October 08, 2007 12:00am
THOUSANDS of walruses have appeared on Alaska's northwest coast in what conservationists are calling a dramatic consequence of global warming melting the Arctic sea ice.
Alaska's walrus, especially breeding females, in summer and autumn are usually found on the Arctic ice pack.
But the lowest summer ice cap on record put sea ice far north of the outer continental shelf, the shallow, life-rich shelf of ocean bottom in the Bering and Chukchi seas.
Walrus feed on clams, snails and other bottom dwellers. Given the choice between an ice platform over water beyond their 192-metre diving range or gathering spots on shore, thousands of walruses chose Alaska's rocky beaches.
"It looks to me like animals are shifting their distribution to find prey," said Tim Ragen, the executive director of the federal Marine Mammal Commission.

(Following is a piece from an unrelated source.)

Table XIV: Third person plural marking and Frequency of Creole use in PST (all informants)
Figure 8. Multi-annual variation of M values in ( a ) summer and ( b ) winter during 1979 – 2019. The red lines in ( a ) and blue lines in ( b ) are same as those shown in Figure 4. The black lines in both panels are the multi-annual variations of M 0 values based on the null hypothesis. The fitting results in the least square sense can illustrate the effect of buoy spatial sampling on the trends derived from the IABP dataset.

"The big question is whether they will be able to find sufficient prey in areas where they are looking."
According to the National Snow and Ice Data Centre at the University of Colorado at Boulder, September sea ice was 39 per cent below the long-term average from 1979 to 2000.

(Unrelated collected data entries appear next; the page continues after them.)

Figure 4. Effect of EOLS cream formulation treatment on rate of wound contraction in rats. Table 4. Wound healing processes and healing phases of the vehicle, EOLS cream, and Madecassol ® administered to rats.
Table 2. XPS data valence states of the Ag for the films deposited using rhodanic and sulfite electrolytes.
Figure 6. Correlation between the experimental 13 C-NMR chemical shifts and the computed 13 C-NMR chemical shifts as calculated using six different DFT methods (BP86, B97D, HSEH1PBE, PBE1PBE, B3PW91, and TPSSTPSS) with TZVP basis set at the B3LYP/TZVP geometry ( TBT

Sea ice cover was in a downward spiral and might have passed the point of no return, with a possible ice-free Arctic Ocean by northern summer 2030, senior scientist Mark Serreze said.
Starting in July, several thousand walruses abandoned the ice pack.
The immediate concern of new, massive walrus groups for the US Fish and Wildlife Service is danger to the animals from stampedes.
Longer term, biologists fear walrus will suffer nutritional stress if they are concentrated on shoreline rather than spread over thousands of kilometres of sea ice.
This has been the case for some time and the alarming trend appears as if it will continue. There have been numerous science articles on this subject. A more recent text is from Science entitled: A major ecosystem shift in the North Bering Sea.